What is needed is an exact copy of the data below, pictures excluded.

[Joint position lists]

++++++++++

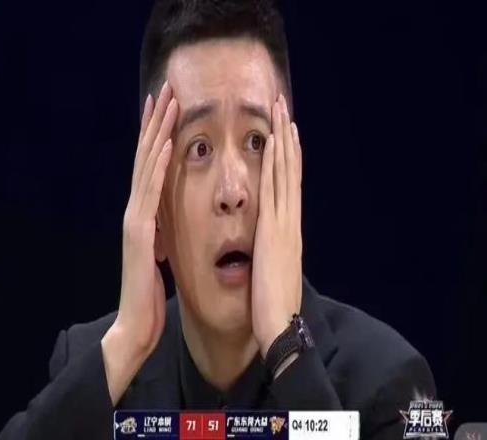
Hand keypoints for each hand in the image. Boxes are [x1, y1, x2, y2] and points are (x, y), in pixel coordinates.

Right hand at [101, 82, 177, 403]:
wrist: (136, 325)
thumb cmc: (150, 294)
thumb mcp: (160, 256)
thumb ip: (162, 234)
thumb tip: (168, 222)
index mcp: (146, 216)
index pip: (153, 168)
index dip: (159, 136)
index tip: (168, 109)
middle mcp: (137, 211)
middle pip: (148, 158)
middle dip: (157, 122)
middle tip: (167, 88)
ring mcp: (136, 219)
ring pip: (148, 167)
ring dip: (158, 133)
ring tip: (168, 102)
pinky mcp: (140, 233)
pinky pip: (151, 194)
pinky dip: (158, 167)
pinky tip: (167, 144)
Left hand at [251, 94, 302, 358]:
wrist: (280, 324)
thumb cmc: (273, 305)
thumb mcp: (272, 272)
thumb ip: (270, 253)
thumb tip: (267, 246)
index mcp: (286, 231)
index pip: (287, 187)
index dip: (287, 159)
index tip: (284, 134)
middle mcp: (290, 221)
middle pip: (290, 172)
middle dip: (287, 139)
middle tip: (284, 109)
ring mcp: (286, 223)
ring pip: (285, 174)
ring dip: (284, 142)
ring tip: (282, 114)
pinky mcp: (277, 229)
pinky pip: (276, 189)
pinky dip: (277, 164)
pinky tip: (274, 143)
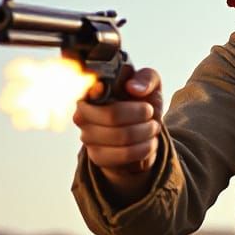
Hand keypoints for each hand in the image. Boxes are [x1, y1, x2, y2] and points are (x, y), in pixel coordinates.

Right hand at [73, 68, 163, 196]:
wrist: (144, 133)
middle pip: (112, 115)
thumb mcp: (150, 84)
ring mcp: (87, 136)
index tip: (123, 90)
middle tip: (150, 112)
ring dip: (146, 131)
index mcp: (90, 92)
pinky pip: (124, 154)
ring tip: (152, 127)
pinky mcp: (97, 156)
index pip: (89, 90)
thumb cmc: (142, 103)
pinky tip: (148, 142)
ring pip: (122, 136)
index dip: (99, 90)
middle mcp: (82, 113)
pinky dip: (144, 148)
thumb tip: (133, 88)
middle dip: (141, 114)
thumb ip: (145, 79)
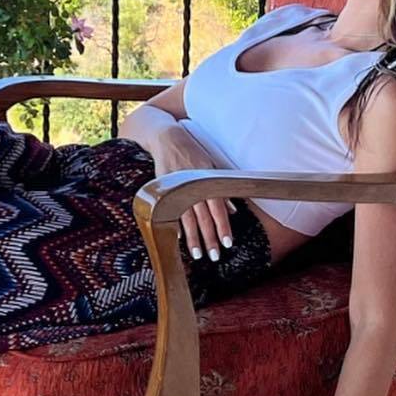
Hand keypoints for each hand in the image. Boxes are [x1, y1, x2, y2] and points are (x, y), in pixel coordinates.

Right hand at [153, 127, 232, 264]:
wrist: (167, 138)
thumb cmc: (192, 152)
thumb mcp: (210, 167)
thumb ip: (220, 188)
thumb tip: (233, 210)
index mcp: (206, 180)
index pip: (217, 209)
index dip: (223, 227)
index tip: (228, 244)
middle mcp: (192, 186)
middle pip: (203, 218)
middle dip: (209, 239)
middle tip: (214, 257)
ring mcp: (176, 188)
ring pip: (186, 219)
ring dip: (193, 238)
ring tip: (197, 255)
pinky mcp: (163, 189)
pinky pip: (169, 211)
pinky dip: (175, 225)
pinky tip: (179, 238)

++++++++++

> _Written answer_:
Hand keypoints for each hand in the image. Boxes are [x1, y1, x2, y2] and points are (x, y), in pixel coordinates.

Right hand at [101, 82, 177, 403]:
wrist: (136, 325)
thumb cmc: (150, 294)
thumb mcp: (160, 256)
thumb ip: (162, 234)
thumb tip: (168, 222)
index mcp: (146, 216)
index pip: (153, 168)
index dip: (159, 136)
index tip: (168, 109)
middle mcp: (137, 211)
middle pip: (148, 158)
middle dip: (157, 122)
middle tip: (167, 88)
ring mcp: (136, 219)
ring pip: (148, 167)
ring dip: (158, 133)
ring tip: (168, 102)
pinky mcp: (140, 233)
pinky pip: (151, 194)
pinky dip: (158, 167)
pinky tip: (167, 144)
Left hand at [251, 94, 302, 358]:
wrist: (280, 324)
thumb cmc: (273, 305)
thumb mcp: (272, 272)
thumb ip: (270, 253)
thumb tip: (267, 246)
index mcp: (286, 231)
index pip: (287, 187)
index dip: (287, 159)
index tip: (284, 134)
middle mcp: (290, 221)
middle pip: (290, 172)
middle dip: (287, 139)
middle tip: (284, 109)
ring mcp: (286, 223)
ring pip: (285, 174)
ring dip: (284, 142)
ring tip: (282, 114)
pinky mcp: (277, 229)
pinky pip: (276, 189)
pinky dip: (277, 164)
pinky tip: (274, 143)
Hand keypoints for each hand in the image. Boxes are [x1, y1, x2, y2] and points are (x, y), in pixel coordinates.

Right hand at [73, 68, 163, 196]:
wrist: (144, 133)
middle pip: (112, 115)
thumb mcp: (150, 84)
ring mcp: (87, 136)
index tip: (123, 90)
middle tip: (150, 112)
ring dip: (146, 131)
index mcp: (90, 92)
pinky pip: (124, 154)
ring tip: (152, 127)
pinky mcp: (97, 156)
index pip: (89, 90)
thumb cmc: (142, 103)
pinky tip: (148, 142)
ring pip: (122, 136)
index dip: (99, 90)
middle mcp: (82, 113)
pinky dip: (144, 148)
thumb tip: (133, 88)
middle dip: (141, 114)
thumb ip: (145, 79)
Hand keypoints for each hand in the image. Boxes are [x1, y1, x2, y2] and points are (x, y), in pixel coordinates.

Right hand at [153, 127, 232, 264]:
wrist: (167, 138)
thumb cmc: (192, 152)
thumb mcp: (210, 167)
thumb ip: (220, 188)
thumb tip: (233, 210)
index mcp: (206, 180)
index pip: (217, 209)
index dip: (223, 227)
index tip: (228, 244)
middle mcp: (192, 186)
middle pip: (203, 218)
middle dip: (209, 239)
middle tip: (214, 257)
ring mcp: (176, 188)
ring pip: (186, 219)
ring dip: (193, 238)
ring tip: (197, 255)
pinky mcp: (163, 189)
pinky pip: (169, 211)
pinky dip: (175, 225)
pinky tip: (179, 238)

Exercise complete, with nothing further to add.